Credit Cards and Debit Cards
Unlike the U.S., Canadian debit cards are widely used on a low-cost domestic private network (Interac). Visa and MasterCard are not currently significant players in the debit card industry. In order to access the common Canadian payment networks to process customer transactions, retailers will need to contract with the various payment processors and banks. As is the case in the U.S., merchants have been lobbying for government regulation of credit card fees and other aspects of the payments industry. As a result, issuers and acquirers are subject to a recent voluntary Code of Conduct. The Canadian federal government has not yet determined the necessity of additional changes following the release of a task force report and policy and discussion papers in early 2012.
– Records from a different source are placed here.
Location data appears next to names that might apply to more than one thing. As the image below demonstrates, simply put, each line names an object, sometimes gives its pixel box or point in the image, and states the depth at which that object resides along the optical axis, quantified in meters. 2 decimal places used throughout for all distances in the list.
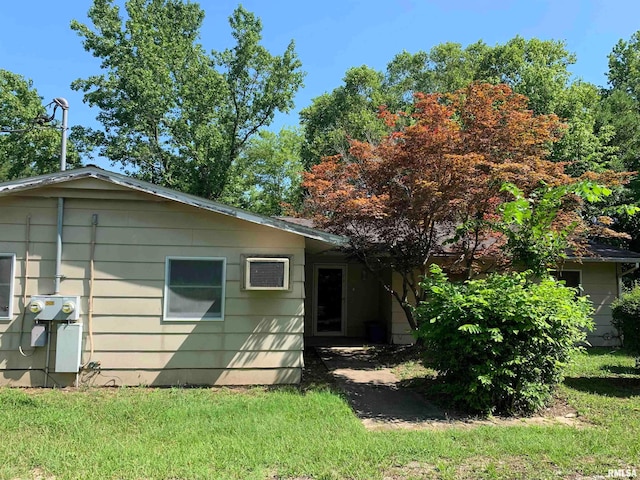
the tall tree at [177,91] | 19.75
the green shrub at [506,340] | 5.39
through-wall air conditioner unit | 6.41
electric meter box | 6.07
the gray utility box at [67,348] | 6.09
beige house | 6.25
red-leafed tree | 7.35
Retailers in Canada are following a trend of issuing co-branded or white-labeled credit cards, and with the recent Bank Act amendments, are now able to successfully apply for bank licenses in order to issue their own financial products, such as credit cards, and take deposits from customers. Such arrangements require careful planning of card programs, compliance with Canadian financial services laws and regulations, as well as various commercial agreements with terms unique to the Canadian marketplace for the adoption of account opening and processing technologies and services.
In Canada, most provinces and territories have enacted legislation which applies to prepaid cards (such as gift cards) and impose disclosure requirements as well as restrictions on fees and expiration dates.
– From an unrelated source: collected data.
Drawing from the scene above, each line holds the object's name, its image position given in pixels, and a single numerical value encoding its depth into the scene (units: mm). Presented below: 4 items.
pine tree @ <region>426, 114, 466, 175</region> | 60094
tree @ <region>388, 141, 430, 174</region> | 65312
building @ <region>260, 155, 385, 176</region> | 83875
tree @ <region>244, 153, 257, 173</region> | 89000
The proposed use of e-wallets and mobile payments via wireless handheld devices is on the rise in Canada. Money Services businesses are subject to regulation, and the regulation of other players in this emerging area is currently under review in Canada, with a proposal to have legislation fall under the same Code of Conduct that applies to the Canadian credit and debit card industry. Retailers need to be aware of the available technology and new regulations that will affect them in this area.